Australian social worker (1922–1996)

Joan Hartley McClintock ' (4 February 1922 – 9 September 1996) was an Australian social worker and welfare activist who worked for the Australian Women's Army Service during World War II and then had a long career at the Australian Council of Social Service between 1968 and 1983.

== Early life ==
McClintock was born in Mosman, a suburb of Sydney, and was the youngest child of Thomas Victor Roberts and his wife Vera Marguerite (née Perdriau). McClintock's commitment to social justice was cemented at a young age when her father, who worked as an accountant, lost his job during the Great Depression which led to poverty and the loss of her brother Jeffrey in 1937. Jeffrey was deaf and mute and a major contributing factor in his death was his disability; he died while crossing a street and failing to notice a car.

Most of McClintock's schooling took place through Blackfriars, the New South Wales state correspondence school, as he family were living in a house provided by her mothers family in Woodford, in the Blue Mountains (New South Wales). She gained her intermediate certificate in 1938 and then worked as a stenographer and legal secretary.

== The Australian Women's Army Service ==
On 6 February 1942, during World War II, McClintock joined the Australian Women's Army Service and worked first as a driver within the 2nd Ambulance Car Company, between 1942 and 1944, and then in the 8th Advanced Workshop between 1944 and 1945. The Women's Army broadened her understanding of people from different social backgrounds, outside of the middle class life in which she had been raised, which again influenced her later career. She was demobilised on 15 December 1945 with the rank of driver.

== Post war career ==
After the war McClintock completed her leaving certificate and then completed a Diploma of Social Studies at the University of Sydney which she completed in 1949. Also in 1949, on 15 November, she married Roland George McClintock who was studying law; they would go on to have four children together all sons who each ended up working in law.

At the time of her marriage McClintock was not able to apply for paid work, however, she volunteered extensively with a number of organisations including the Marriage Guidance Council, the Legacy Club and the New South Wales Council of Social Service (NCOSS). She would later recal being 'practically put out' of the Australian Association of Social Workers for her objection, when volunteering at NCOSS, to use their centralised system to check claims made by people for emergency relief due to her belief that it implied a moral judgement on those making requests.
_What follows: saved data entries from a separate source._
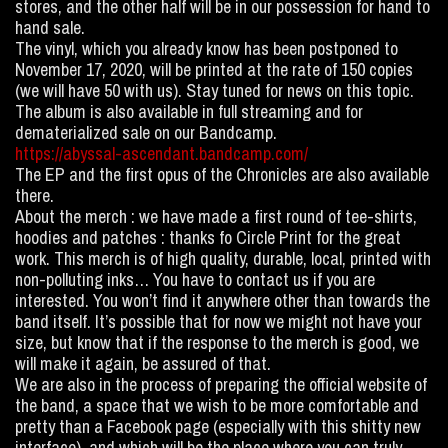
stores, and the other half will be in our possession for hand to
hand sale.
The vinyl, which you already know has been postponed to
November 17, 2020, will be printed at the rate of 150 copies
(we will have 50 with us). Stay tuned for news on this topic.
The album is also available in full streaming and for
dematerialized sale on our Bandcamp.
https://abyssal-ascendant.bandcamp.com/
The EP and the first opus of the Chronicles are also available
there.
About the merch : we have made a first round of tee-shirts,
hoodies and patches : thanks fo Circle Print for the great
work. This merch is of high quality, durable, local, printed with
non-polluting inks… You have to contact us if you are
interested. You won’t find it anywhere other than towards the
band itself. It’s possible that for now we might not have your
size, but know that if the response to the merch is good, we
will make it again, be assured of that.
We are also in the process of preparing the official website of
the band, a space that we wish to be more comfortable and
pretty than a Facebook page (especially with this shitty new
interface), and which will be the place where you can truly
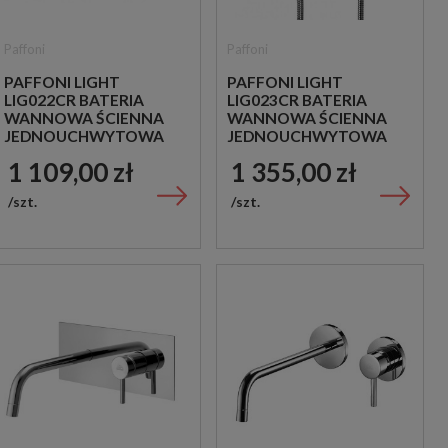
Paffoni
Paffoni
PAFFONI LIGHT
PAFFONI LIGHT
LIG022CR BATERIA
LIG023CR BATERIA
WANNOWA ŚCIENNA
WANNOWA ŚCIENNA
JEDNOUCHWYTOWA
JEDNOUCHWYTOWA
CHROM
CHROM
1 109,00 zł
1 355,00 zł
szt.
szt.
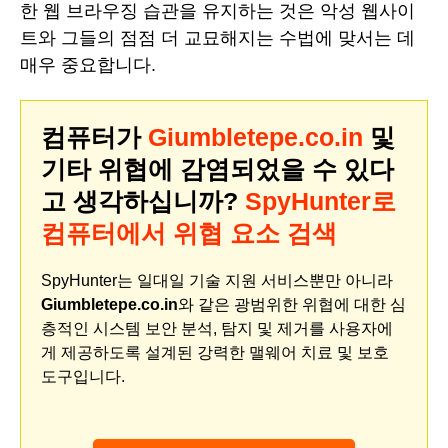
한 웹 브라우징 습관을 유지하는 것은 악성 웹사이
트와 그들의 점점 더 교묘해지는 수법에 맞서는 데
매우 중요합니다.
컴퓨터가
Giumbletepe.co.in
및
기타 위협에 감염되었을 수 있다
고 생각하십니까?
SpyHunter로
컴퓨터에서 위협 요소 검색
SpyHunter는 일대일 기술 지원 서비스뿐만 아니라
Giumbletepe.co.in
와 같은 광범위한 위협에 대한 심
층적인 시스템 보안 분석, 탐지 및 제거를 사용자에
게 제공하도록 설계된 강력한 맬웨어 치료 및 보호
도구입니다.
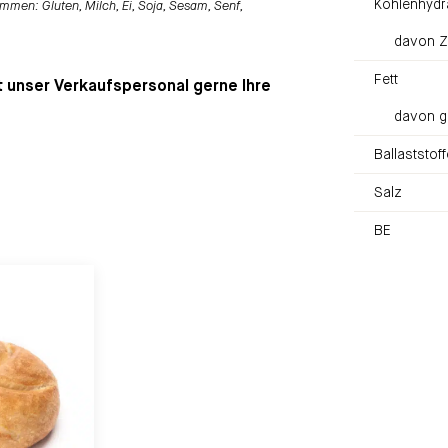
Kohlenhydr
mmen: Gluten, Milch, Ei, Soja, Sesam, Senf,
davon Z
Fett
t unser Verkaufspersonal gerne Ihre
davon g
Ballaststoff
Salz
BE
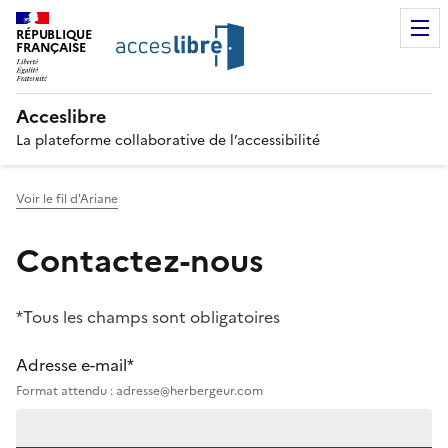
RÉPUBLIQUE
FRANÇAISE
Acceslibre
La plateforme collaborative de l’accessibilité
Voir le fil d'Ariane
Contactez-nous
*Tous les champs sont obligatoires
Adresse e-mail*
Format attendu : adresse@herbergeur.com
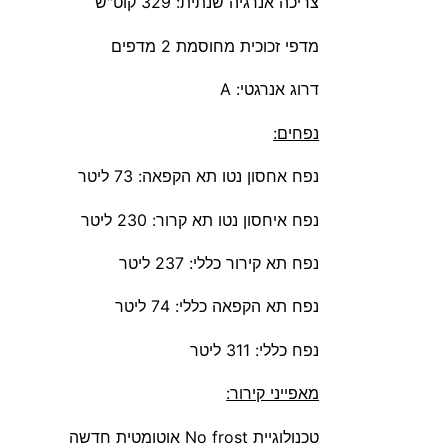
צריכה אנרגיה שנתית: 329 קוט"ש
מדפי זכוכית מחוסמת 2 מדפים
דרוג אנרגטי: A
נפחים:
נפח אחסון נטו תא הקפאה: 73 ליטר
נפח איחסון נטו תא קרור: 230 ליטר
נפח תא קירור כללי: 237 ליטר
נפח תא הקפאה כללי: 74 ליטר
נפח כללי: 311 ליטר
מאפייני קירור:
טכנולוגיית No frost אוטומטית חדשה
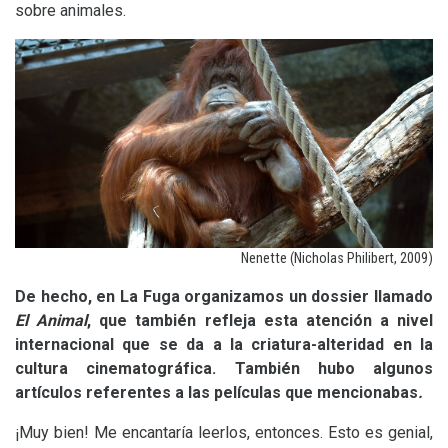
sobre animales.
Nenette (Nicholas Philibert, 2009)
De hecho, en La Fuga organizamos un dossier llamado
El Animal
, que también refleja esta atención a nivel
internacional que se da a la criatura-alteridad en la
cultura cinematográfica. También hubo algunos
artículos referentes a las películas que mencionabas
.
¡Muy bien! Me encantaría leerlos, entonces. Esto es genial,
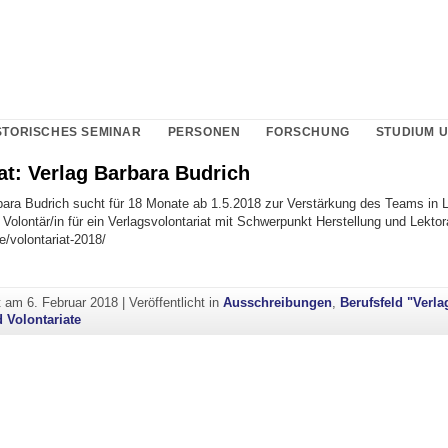
STORISCHES SEMINAR
PERSONEN
FORSCHUNG
STUDIUM 
at: Verlag Barbara Budrich
bara Budrich sucht für 18 Monate ab 1.5.2018 zur Verstärkung des Teams in 
Volontär/in für ein Verlagsvolontariat mit Schwerpunkt Herstellung und Lektor
de/volontariat-2018/
ht am
6. Februar 2018
|
Veröffentlicht in
Ausschreibungen
,
Berufsfeld "Verla
d Volontariate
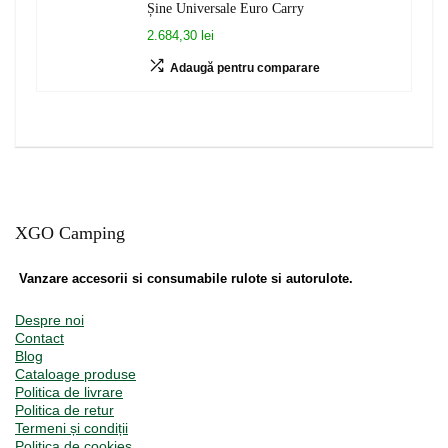
Șine Universale Euro Carry
2.684,30 lei
Adaugă pentru comparare
XGO Camping
Vanzare accesorii si consumabile rulote si autorulote.
Despre noi
Contact
Blog
Cataloage produse
Politica de livrare
Politica de retur
Termeni și condiții
Politica de cookies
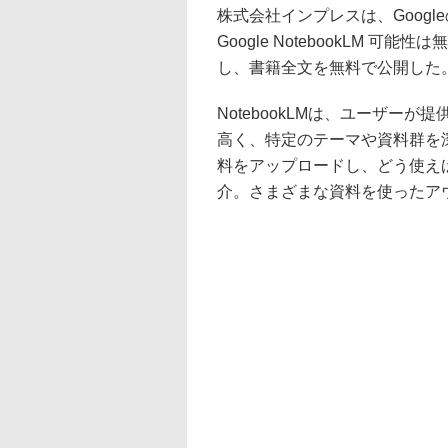
株式会社インプレスは、Google
Google NotebookLM 
し、書籍全文を無料で公開した。
NotebookLMは、ユーザー
高く、特定のテーマや資料群を
料をアップロードし、どう使え
介。さまざまな資料を使ったア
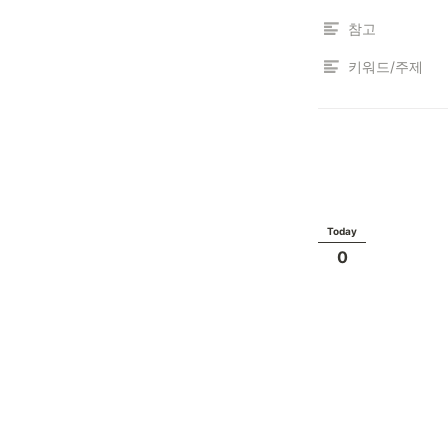
참고
키워드/주제
Today
0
In 1968 McClintock started working part-time, in paid employment, as an assistant executive officer with the Australian Council of Social Service (ACOSS) where she would work until 1983 in increasingly senior positions with her final position being of secretary-general from 1981 to 1983. In this role she consistently advocated for low-income and disadvantaged Australians and sought to raise awareness of social policy issues. She saw poverty as a 'lack of access to all those goods, services and information essential to full participation in the community' and not only a simple lack of money.

McClintock retired in 1983, in part due to factional disputes within the organisation, leading to her resignation.

== Later life ==
In retirement McClintock continued to volunteer and, in 1984, was appointed a member of the Order of Australia (AM) for her 'service to the community in the field of social welfare'. In 1989 she completed a bachelor's degree in legal studies at Macquarie University.

McClintock died in Hunters Hill on 9 September 1996.